● Page extract:

---

As artificial intelligence proliferates, companies and governments are aggregating enormous data sets to feed their AI initiatives.
Although privacy is not a new concept in computing, the growth of aggregated data magnifies privacy challenges and leads to extreme ethical risks such as unintentionally building biased AI systems, among many others.
Privacy and artificial intelligence are both complex topics. There are no easy or simple answers because solutions lie at the shifting and conflicted intersection of technology, commercial profit, public policy, and even individual and cultural attitudes.
Given this complexity, I invited two brilliant people to share their thoughts in a CXOTALK conversation on privacy and AI. Watch the video embedded above to participate in the entire discussion, which was Episode 229 of CXOTALK.
David Bray is Chief Ventures Officer at the National Geospatial-Intelligence Agency. Previously, he was an Eisenhower Fellow and Chief Information Officer at the Federal Communications Commission. David is one of the foremost change agents in the US federal government.
Here are edited excerpts from the conversation. You can read the entire transcript at the CXOTALK site.
What is privacy engineering?
Michelle Dennedy: Privacy by Design is a policy concept that was hanging around for ten years in the networks and coming out of Ontario, Canada with a woman named Ann Cavoukian, who was the commissioner at the time of Ontario.
But in 2010, we introduced the concept at the Data Commissioner’s Conference in Jerusalem, and over 120 different countries agreed we should contemplate privacy in the build, in the design. That means not just the technical tools you buy and consume, [but] how you operationalize, how you run your business; how you organize around your business.
And, getting down to business on my side of the world, privacy engineering is using the techniques of the technical, the social, the procedural, the training tools that we have available, and in the most basic sense of engineering to say, “What are the routinized systems? What are the frameworks? What are the techniques that we use to mobilize privacy-enhancing technologies that exist today, and look across the processing lifecycle to build in and solve for privacy challenges?”

---

● Records shown:
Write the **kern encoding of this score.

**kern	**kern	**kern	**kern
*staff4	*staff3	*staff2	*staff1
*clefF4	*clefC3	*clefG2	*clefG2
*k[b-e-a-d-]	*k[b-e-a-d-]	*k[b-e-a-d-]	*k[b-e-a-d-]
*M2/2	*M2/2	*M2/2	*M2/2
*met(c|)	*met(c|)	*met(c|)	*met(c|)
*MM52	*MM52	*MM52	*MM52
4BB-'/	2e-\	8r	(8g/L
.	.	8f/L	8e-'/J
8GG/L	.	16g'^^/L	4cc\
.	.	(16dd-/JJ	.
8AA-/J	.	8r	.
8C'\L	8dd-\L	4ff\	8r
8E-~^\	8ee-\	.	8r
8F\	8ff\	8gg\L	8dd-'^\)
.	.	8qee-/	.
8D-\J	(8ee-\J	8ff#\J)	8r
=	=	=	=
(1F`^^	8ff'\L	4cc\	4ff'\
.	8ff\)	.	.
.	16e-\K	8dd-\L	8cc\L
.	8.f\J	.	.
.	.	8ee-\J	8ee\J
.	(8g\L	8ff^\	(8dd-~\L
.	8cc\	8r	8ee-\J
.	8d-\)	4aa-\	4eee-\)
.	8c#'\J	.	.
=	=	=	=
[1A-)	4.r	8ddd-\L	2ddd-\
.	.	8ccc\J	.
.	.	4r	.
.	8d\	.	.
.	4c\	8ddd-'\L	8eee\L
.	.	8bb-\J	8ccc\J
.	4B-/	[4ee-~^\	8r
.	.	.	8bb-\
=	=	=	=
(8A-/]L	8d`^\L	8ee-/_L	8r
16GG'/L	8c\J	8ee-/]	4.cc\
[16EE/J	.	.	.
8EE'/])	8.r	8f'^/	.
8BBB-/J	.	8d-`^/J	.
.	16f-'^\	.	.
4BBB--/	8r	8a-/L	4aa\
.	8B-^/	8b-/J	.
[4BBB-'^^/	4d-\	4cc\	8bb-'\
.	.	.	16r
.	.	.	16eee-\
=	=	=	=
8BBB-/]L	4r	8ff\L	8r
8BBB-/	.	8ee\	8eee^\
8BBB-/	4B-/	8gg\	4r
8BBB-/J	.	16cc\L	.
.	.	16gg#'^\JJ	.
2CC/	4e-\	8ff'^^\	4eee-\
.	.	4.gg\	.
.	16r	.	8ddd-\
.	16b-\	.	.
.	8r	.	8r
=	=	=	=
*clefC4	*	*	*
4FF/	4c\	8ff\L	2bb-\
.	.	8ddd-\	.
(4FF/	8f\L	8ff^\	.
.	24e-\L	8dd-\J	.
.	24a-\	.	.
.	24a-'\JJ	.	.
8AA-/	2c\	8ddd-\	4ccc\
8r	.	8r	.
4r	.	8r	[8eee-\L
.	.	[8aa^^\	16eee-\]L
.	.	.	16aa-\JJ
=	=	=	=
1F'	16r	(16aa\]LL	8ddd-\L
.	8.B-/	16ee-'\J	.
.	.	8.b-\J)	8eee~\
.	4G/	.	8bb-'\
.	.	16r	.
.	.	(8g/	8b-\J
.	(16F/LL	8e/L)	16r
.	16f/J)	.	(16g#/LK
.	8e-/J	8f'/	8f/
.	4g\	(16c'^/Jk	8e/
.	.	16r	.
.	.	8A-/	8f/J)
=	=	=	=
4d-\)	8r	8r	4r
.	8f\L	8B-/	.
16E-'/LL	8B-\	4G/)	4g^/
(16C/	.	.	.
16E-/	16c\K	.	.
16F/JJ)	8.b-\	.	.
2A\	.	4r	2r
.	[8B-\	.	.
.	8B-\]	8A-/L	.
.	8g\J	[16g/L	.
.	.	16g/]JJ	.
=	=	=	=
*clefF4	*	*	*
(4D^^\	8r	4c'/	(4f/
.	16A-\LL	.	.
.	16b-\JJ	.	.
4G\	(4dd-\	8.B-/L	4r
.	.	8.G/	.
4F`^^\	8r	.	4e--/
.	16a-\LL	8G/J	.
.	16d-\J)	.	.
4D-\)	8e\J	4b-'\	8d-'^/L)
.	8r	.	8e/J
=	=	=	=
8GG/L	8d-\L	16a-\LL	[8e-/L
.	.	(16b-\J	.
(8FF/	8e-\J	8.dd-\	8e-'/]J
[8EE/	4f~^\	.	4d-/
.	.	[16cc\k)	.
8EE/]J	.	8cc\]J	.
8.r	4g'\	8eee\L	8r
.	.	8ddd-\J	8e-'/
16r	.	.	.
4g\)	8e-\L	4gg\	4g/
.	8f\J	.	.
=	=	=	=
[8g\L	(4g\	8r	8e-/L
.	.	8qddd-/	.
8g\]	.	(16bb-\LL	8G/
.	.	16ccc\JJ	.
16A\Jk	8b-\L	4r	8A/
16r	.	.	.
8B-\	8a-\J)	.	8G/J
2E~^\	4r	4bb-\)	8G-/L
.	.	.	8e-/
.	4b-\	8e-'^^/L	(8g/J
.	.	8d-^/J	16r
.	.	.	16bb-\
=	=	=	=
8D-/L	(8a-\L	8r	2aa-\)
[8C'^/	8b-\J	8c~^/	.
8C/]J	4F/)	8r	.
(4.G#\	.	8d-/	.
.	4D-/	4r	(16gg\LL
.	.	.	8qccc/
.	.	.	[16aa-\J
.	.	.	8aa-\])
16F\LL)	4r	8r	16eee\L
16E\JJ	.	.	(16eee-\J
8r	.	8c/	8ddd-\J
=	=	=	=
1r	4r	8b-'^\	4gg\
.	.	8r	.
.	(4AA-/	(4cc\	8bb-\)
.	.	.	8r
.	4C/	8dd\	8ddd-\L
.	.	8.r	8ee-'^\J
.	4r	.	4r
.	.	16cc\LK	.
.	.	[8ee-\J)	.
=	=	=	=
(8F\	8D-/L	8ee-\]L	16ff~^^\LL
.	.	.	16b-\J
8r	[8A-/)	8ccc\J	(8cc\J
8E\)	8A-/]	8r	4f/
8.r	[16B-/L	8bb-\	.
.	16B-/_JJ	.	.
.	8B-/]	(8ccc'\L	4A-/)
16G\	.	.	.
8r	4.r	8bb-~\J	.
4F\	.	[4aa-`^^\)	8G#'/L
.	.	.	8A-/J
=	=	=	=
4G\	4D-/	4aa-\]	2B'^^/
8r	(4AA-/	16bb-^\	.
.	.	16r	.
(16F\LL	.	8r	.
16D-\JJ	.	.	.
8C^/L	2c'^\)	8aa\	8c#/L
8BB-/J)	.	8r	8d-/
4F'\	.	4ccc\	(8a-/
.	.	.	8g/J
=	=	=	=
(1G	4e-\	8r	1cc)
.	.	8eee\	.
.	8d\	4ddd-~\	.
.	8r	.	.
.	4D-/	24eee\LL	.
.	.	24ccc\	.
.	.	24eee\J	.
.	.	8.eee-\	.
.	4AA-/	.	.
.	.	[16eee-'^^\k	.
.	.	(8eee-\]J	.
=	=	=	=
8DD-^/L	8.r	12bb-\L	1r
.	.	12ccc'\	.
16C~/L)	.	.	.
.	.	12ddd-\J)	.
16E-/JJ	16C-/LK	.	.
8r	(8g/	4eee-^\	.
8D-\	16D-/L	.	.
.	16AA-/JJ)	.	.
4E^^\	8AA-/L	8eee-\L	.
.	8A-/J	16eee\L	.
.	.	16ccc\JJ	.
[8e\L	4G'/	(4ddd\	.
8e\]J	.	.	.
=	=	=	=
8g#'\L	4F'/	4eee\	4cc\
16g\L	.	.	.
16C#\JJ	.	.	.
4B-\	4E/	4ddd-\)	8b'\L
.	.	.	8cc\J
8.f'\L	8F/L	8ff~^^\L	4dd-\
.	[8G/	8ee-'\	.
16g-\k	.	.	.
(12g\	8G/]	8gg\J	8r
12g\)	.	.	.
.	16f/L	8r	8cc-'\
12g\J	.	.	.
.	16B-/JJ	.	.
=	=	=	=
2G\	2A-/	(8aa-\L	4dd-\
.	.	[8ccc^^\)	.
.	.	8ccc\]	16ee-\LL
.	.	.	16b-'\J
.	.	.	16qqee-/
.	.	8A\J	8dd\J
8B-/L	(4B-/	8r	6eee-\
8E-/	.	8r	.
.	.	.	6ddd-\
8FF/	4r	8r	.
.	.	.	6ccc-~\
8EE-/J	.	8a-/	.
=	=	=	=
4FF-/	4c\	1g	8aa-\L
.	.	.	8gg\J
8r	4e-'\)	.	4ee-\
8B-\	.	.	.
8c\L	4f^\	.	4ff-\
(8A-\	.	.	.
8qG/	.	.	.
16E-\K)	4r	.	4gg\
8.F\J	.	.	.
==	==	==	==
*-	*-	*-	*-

---

● What to do:
a - From the privacy and AI article above, set down everything from "Given this complexity, I" down to "the CXOTALK site.".
b - According to the privacy and AI article, why are there no easy or simple answers on privacy and artificial intelligence? Answer in one to three sentences.

● Solutions for each task:
a -
Given this complexity, I invited two brilliant people to share their thoughts in a CXOTALK conversation on privacy and AI. Watch the video embedded above to participate in the entire discussion, which was Episode 229 of CXOTALK.
David Bray is Chief Ventures Officer at the National Geospatial-Intelligence Agency. Previously, he was an Eisenhower Fellow and Chief Information Officer at the Federal Communications Commission. David is one of the foremost change agents in the US federal government.
Here are edited excerpts from the conversation. You can read the entire transcript at the CXOTALK site.

b - There are no easy or simple answers because the solutions lie at the shifting and conflicted intersection of technology, commercial profit, public policy, and even individual and cultural attitudes.